**WORK TO BE COMPLETED:**
Give every line of the records exactly, please, from the first up to and including the one containing "Keranović je sada".

Saved data entries
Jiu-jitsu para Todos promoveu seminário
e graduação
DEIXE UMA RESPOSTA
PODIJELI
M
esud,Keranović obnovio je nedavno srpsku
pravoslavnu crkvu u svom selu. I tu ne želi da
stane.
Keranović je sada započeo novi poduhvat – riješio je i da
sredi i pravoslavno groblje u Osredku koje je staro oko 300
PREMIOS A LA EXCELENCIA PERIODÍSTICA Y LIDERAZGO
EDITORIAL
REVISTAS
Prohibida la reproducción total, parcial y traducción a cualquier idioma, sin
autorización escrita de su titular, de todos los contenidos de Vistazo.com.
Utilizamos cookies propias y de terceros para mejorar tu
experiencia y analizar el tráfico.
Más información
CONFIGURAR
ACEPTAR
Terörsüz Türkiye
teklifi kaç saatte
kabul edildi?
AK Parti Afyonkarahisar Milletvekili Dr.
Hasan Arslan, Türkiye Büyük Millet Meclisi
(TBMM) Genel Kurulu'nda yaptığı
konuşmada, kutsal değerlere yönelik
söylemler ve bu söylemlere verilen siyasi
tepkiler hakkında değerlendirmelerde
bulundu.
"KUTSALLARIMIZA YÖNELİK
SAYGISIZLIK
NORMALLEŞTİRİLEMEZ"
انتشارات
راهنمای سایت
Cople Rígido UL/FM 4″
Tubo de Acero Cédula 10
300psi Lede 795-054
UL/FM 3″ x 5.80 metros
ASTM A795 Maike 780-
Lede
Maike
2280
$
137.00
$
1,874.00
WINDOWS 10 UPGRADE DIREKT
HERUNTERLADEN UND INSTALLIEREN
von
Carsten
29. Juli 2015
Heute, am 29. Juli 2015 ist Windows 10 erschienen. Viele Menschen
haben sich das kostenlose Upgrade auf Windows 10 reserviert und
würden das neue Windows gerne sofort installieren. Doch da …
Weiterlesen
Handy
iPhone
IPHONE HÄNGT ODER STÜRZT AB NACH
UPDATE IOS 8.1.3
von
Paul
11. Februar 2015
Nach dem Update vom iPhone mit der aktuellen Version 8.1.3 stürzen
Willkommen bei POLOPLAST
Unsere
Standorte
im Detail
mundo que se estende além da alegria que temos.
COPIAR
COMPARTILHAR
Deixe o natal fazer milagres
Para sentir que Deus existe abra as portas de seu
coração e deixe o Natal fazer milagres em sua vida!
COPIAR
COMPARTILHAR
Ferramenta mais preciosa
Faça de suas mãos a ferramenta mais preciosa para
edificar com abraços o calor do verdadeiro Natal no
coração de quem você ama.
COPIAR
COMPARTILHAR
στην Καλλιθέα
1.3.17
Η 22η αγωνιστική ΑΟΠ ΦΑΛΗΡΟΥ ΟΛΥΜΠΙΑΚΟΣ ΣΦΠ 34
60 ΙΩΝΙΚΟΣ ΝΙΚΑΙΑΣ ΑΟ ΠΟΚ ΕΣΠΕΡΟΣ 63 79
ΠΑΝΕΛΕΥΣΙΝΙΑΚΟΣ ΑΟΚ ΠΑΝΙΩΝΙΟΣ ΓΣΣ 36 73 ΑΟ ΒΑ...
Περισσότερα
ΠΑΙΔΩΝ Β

**EXERCISE RESPONSE:**
Jiu-jitsu para Todos promoveu seminário
e graduação
DEIXE UMA RESPOSTA
PODIJELI
M
esud,Keranović obnovio je nedavno srpsku
pravoslavnu crkvu u svom selu. I tu ne želi da
stane.
Keranović je sada započeo novi poduhvat – riješio je i da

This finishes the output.